__Work required__. Go over each line of the entries below, count those with "транзакции", and give only the count.

__Source information__.
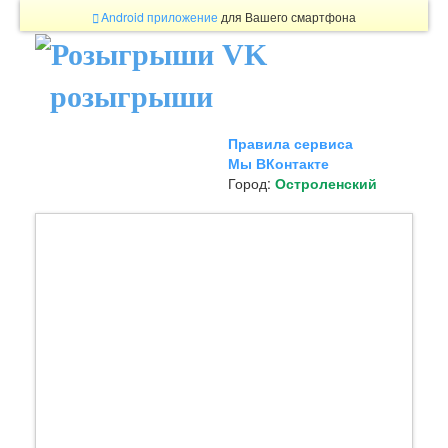
Android приложение
для Вашего смартфона
розыгрыши
Правила сервиса
Мы ВКонтакте
Город:
Остроленский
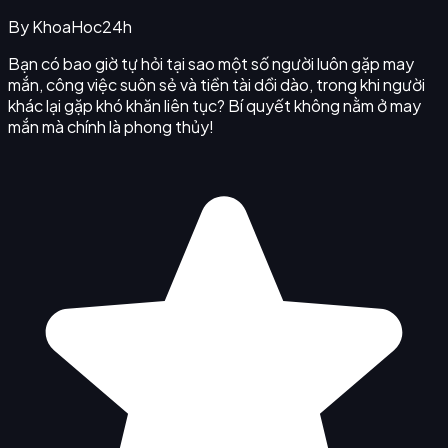
By
KhoaHoc24h
Bạn có bao giờ tự hỏi tại sao một số người luôn gặp may
mắn, công việc suôn sẻ và tiền tài dồi dào, trong khi người
khác lại gặp khó khăn liên tục? Bí quyết không nằm ở may
mắn mà chính là phong thủy!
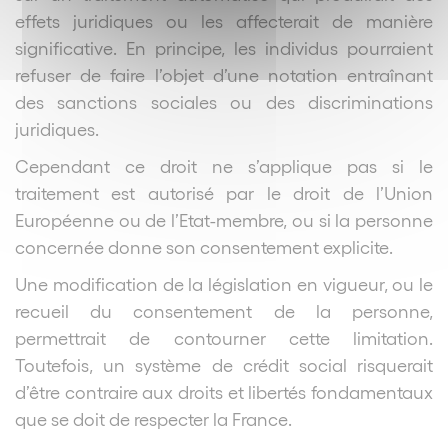
effets juridiques ou les affecterait de manière
significative. En principe, les individus pourraient
refuser de faire l’objet d’une notation entraînant
des sanctions sociales ou des discriminations
juridiques.
Cependant ce droit ne s’applique pas si le
traitement est autorisé par le droit de l’Union
Européenne ou de l’Etat-membre, ou si la personne
concernée donne son consentement explicite.
Une modification de la législation en vigueur, ou le
recueil du consentement de la personne,
permettrait de contourner cette limitation.
Toutefois, un système de crédit social risquerait
d’être contraire aux droits et libertés fondamentaux
que se doit de respecter la France.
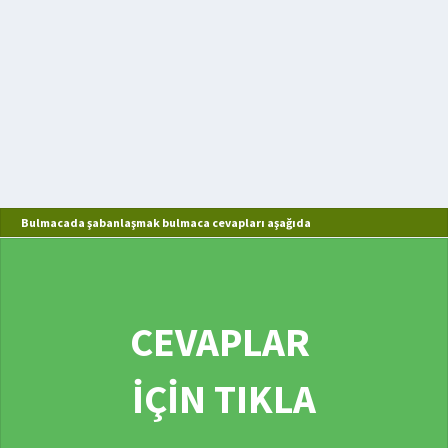
Bulmacada şabanlaşmak bulmaca cevapları aşağıda
CEVAPLAR
İÇİN TIKLA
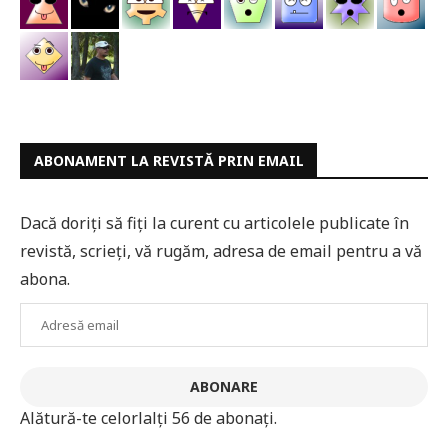
ABONAMENT LA REVISTĂ PRIN EMAIL
Dacă doriți să fiți la curent cu articolele publicate în
revistă, scrieți, vă rugăm, adresa de email pentru a vă
abona.
Adresă
email
ABONARE
Alătură-te celorlalți 56 de abonați.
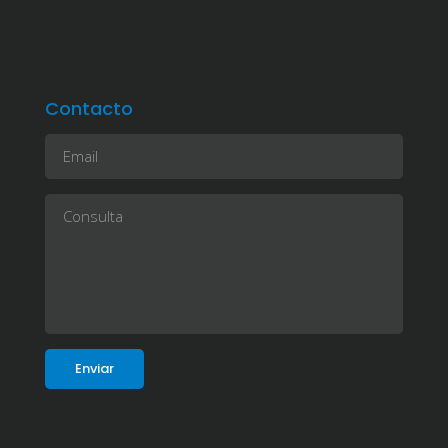
Contacto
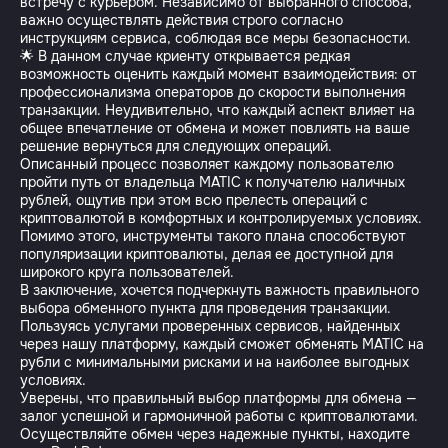
встречу с курьером. Независимо от выбранного способа,
важно осуществлять действия строго согласно
инструкциям сервиса, соблюдая все меры безопасности.
🌟 В данном случае криенту открывается редкая
возможность оценить каждый момент взаимодействия: от
профессионализма операторов до скорости выполнения
транзакции. Неудивительно, что каждый аспект влияет на
общее впечатление от обмена и может повлиять на ваше
решение вернуться для следующих операций.
Описанный процесс позволяет каждому пользователю
пройти путь от владельца MATIC к получателю наличных
рублей, ощутив при этом всю прелесть операций с
криптовалютой в комфортных и контролируемых условиях.
Помимо этого, инструменты такого плана способствуют
популяризации криптовалюты, делая ее доступной для
широкого круга пользователей.
В заключение, хочется подчеркнуть важность правильного
выбора обменного пункта для проведения транзакции.
Пользуясь услугами проверенных сервисов, найденных
через нашу платформу, каждый сможет обменять MATIC на
рубли с минимальными рисками и на наиболее выгодных
условиях.
Уверены, что правильный выбор платформы для обмена —
залог успешной и гармоничной работы с криптовалютами.
Осуществляйте обмен через надежные пункты, находите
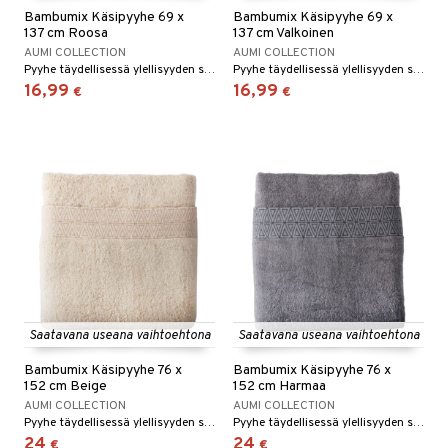
Bambumix Käsipyyhe 69 x
Bambumix Käsipyyhe 69 x
137 cm Roosa
137 cm Valkoinen
AUMI COLLECTION
AUMI COLLECTION
Pyyhe täydellisessä ylellisyyden sekoituksessa.
Pyyhe täydellisessä ylellisyyden sekoituksessa.
16,99
16,99
€
€
Saatavana useana vaihtoehtona
Saatavana useana vaihtoehtona
Bambumix Käsipyyhe 76 x
Bambumix Käsipyyhe 76 x
152 cm Beige
152 cm Harmaa
AUMI COLLECTION
AUMI COLLECTION
Pyyhe täydellisessä ylellisyyden sekoituksessa.
Pyyhe täydellisessä ylellisyyden sekoituksessa.
24
24
€
€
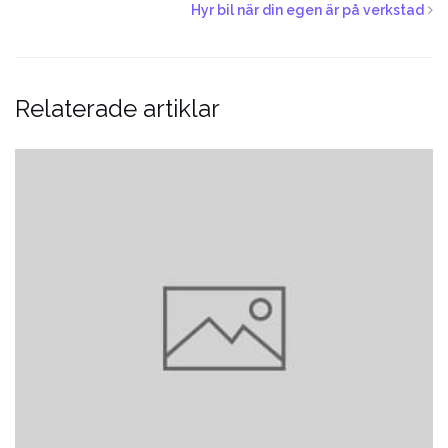
Hyr bil när din egen är på verkstad
Relaterade artiklar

__Reply to the task__. 2